En consecuencia, no debemos menospreciar el increíble valor educativo de la mirada: “Los ojos beben cuanto ven. Lo que entra me habita”. Lo constata una evidencia: La búsqueda compulsiva de mensajes y correos electrónicos está creando una dependencia general del móvil y la deformación de las relaciones. Si los sentidos externos se nutren de un cierto alimento, no se puede pretender que la sensibilidad y la conducta correspondiente vayan en otra dirección. Su antídoto no puede ser otro que el dar visibilidad a los buenos ejemplos.

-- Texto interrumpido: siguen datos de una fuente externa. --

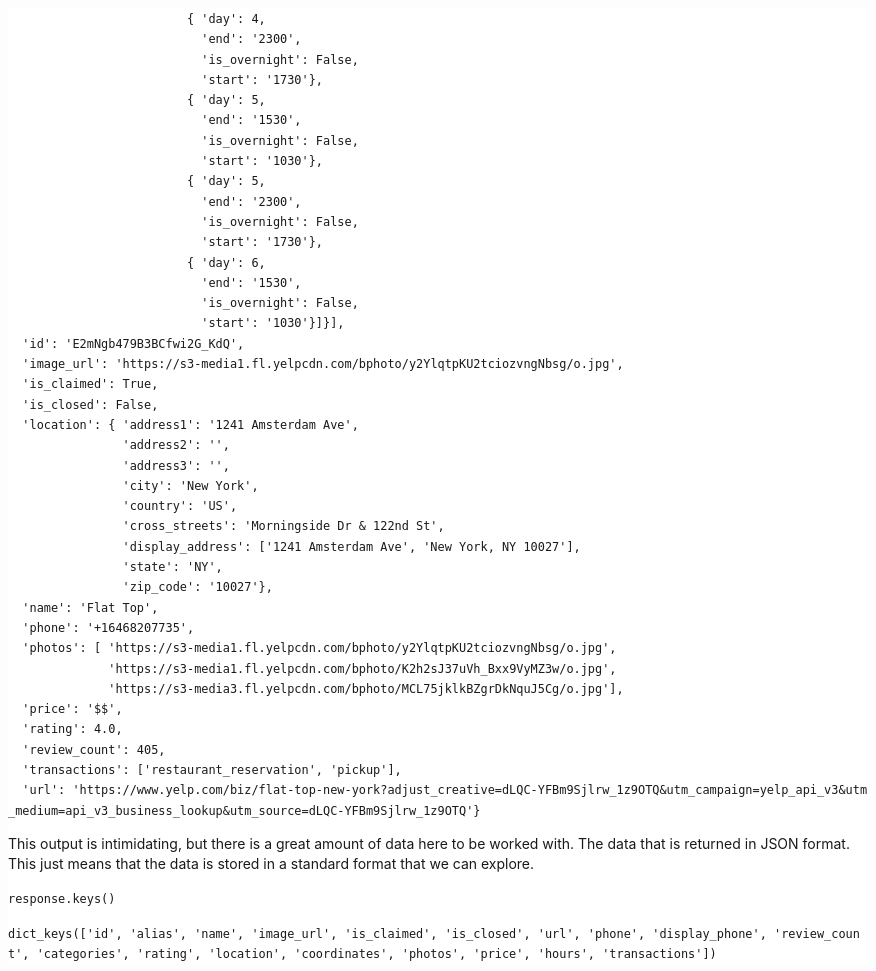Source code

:                              { 'day': 4,
                               'end': '2300',
                               'is_overnight': False,
                               'start': '1730'},
                             { 'day': 5,
                               'end': '1530',
                               'is_overnight': False,
                               'start': '1030'},
                             { 'day': 5,
                               'end': '2300',
                               'is_overnight': False,
                               'start': '1730'},
                             { 'day': 6,
                               'end': '1530',
                               'is_overnight': False,
                               'start': '1030'}]}],
      'id': 'E2mNgb479B3BCfwi2G_KdQ',
      'image_url': 'https://s3-media1.fl.yelpcdn.com/bphoto/y2YlqtpKU2tciozvngNbsg/o.jpg',
      'is_claimed': True,
      'is_closed': False,
      'location': { 'address1': '1241 Amsterdam Ave',
                    'address2': '',
                    'address3': '',
                    'city': 'New York',
                    'country': 'US',
                    'cross_streets': 'Morningside Dr & 122nd St',
                    'display_address': ['1241 Amsterdam Ave', 'New York, NY 10027'],
                    'state': 'NY',
                    'zip_code': '10027'},
      'name': 'Flat Top',
      'phone': '+16468207735',
      'photos': [ 'https://s3-media1.fl.yelpcdn.com/bphoto/y2YlqtpKU2tciozvngNbsg/o.jpg',
                  'https://s3-media1.fl.yelpcdn.com/bphoto/K2h2sJ37uVh_Bxx9VyMZ3w/o.jpg',
                  'https://s3-media3.fl.yelpcdn.com/bphoto/MCL75jklkBZgrDkNquJ5Cg/o.jpg'],
      'price': '$$',
      'rating': 4.0,
      'review_count': 405,
      'transactions': ['restaurant_reservation', 'pickup'],
      'url': 'https://www.yelp.com/biz/flat-top-new-york?adjust_creative=dLQC-YFBm9Sjlrw_1z9OTQ&utm_campaign=yelp_api_v3&utm_medium=api_v3_business_lookup&utm_source=dLQC-YFBm9Sjlrw_1z9OTQ'}


This output is intimidating, but there is a great amount of data here to be worked with. The data that is returned in JSON format. This just means that the data is stored in a standard format that we can explore.


```python
response.keys()
```




    dict_keys(['id', 'alias', 'name', 'image_url', 'is_claimed', 'is_closed', 'url', 'phone', 'display_phone', 'review_count', 'categories', 'rating', 'location', 'coordinates', 'photos', 'price', 'hours', 'transactions'])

Necesitamos personas ejemplares con visibilidad social. “Ejemplar”, en la primera acepción del diccionario, el que «da buen ejemplo y, como tal, es digno de ser propuesto como modelo». El despertar de los valores ya no puede hacerse con deseos inútiles, ni con prédicas o amonestaciones enfáticas que son inmediatamente rechazadas o ridiculizadas, sino con un retorno a esa educación que nace del buen ejemplo, del contagio por mímesis, de la imitación de la excelencia… que generen simpatías. Porque “ubi amor, ibi oculus”.